弁護士。平成5年大阪弁護士会登録。平成26年大阪弁護士会副会長。令和2・3年日本弁護士連合会研修委員会委員長。日本労働法学会会員。経営法曹会議幹事。

人事労災に関する法律相談・紛争代理、労働関係の執筆・講演など幅広く活動する。

この対談に登場する専門家

平山 直樹

弁護士。令和元年大阪弁護士会登録。

人事労災に関する法律相談・紛争代理に積極的に取り組む。

奥山:前回、使用者(企業)は「従業員に熱中症予防の重要性とその方法を周知することが重要」と伺いましたが、周知さえしていれば損害賠償責任等を負わずに済むのでしょうか。

魚住:いいえ。使用者が従業員に周知したとしても、従業員がきちんと使用者の指示どおりに対応しなければ、使用者が責任を負うことがあります。具体的なケースで説明しましょう。

平山:「造園業者が1日体験勤務として未経験者に草むしりや剪定した枝葉の運び出しを行ってもらったところ、体調不良を訴えた後に意識を失い、病院へ搬送されたものの死亡した。その結果、遺族から損害賠償を請求された。」という事例です。
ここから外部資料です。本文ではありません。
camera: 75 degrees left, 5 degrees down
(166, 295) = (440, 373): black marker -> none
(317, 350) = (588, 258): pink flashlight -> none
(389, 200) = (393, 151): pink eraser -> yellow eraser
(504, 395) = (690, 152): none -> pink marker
奥山:作業によって熱中症を発症したと判断され、使用者に対する損害賠償が認められたのですね。

平山:はい。京都地方裁判所(京都地裁)が損害賠償を認めなかったのに対して、上級審である大阪高等裁判所(大阪高裁)は、使用者に対する損害賠償責任を認めました。

奥山:どうして二つの裁判所で判断に違いがあるのでしょうか。

平山:京都地裁は、使用者が未経験者である被災者の作業内容を他の従業員より軽いものにし、できるだけ日陰での作業を担当させるなど作業について配慮したほか、作業前にも被災者に対して水分や休憩の確保を言い聞かせ、休憩時間を長くする等していたことを重視し、使用者による熱中症対策に不十分な点があるとはいえないと判断しました。しかし、大阪高裁は、上司である従業員の対応に問題があることは使用者にも責任があるとして損害賠償を認めました。
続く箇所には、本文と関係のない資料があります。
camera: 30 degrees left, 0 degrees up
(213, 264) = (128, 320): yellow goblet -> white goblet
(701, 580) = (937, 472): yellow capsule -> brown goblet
奥山:上司の対応の問題点や、それがどのように使用者の責任に結び付くのかを教えてください。

平山:民法715条は、使用者は従業員が事業を行うなかで第三者に与えた損害について責任を負うと定めています。この事例では、上司が現場において被災者を指揮監督する立場にありながら、被災者からの体調不良の訴えを聞いて異変を認識したにもかかわらず、その後もしばらくの間、被災者の様子を確認せず、適切な場所で休養をさせることもなく1時間以上も高温環境の現場に放置したと認定したうえで、このような上司の行動からすれば、使用者が十分な労働安全教育をしていたとは認められないとして、安全配慮義務違反があるとされました

奥山:現場の従業員が適切な対応をしていなければ、企業の労働安全教育に問題ありと認定されるのですね。

魚住:この裁判例では、従業員の対応について、京都地裁と大阪高裁の判断に違いがあるため断定は出来ませんが「使用者の安全配慮義務違反を認めるうえで、従業員が不適切な対応をとったことを重視した」ことは間違いないかと思います。

平山:使用者が実際に現場を監督することは少ないと思うので、上司を含む従業員に対して周知するだけでなく、従業員がきちんと周知された内容を実践することが重要です。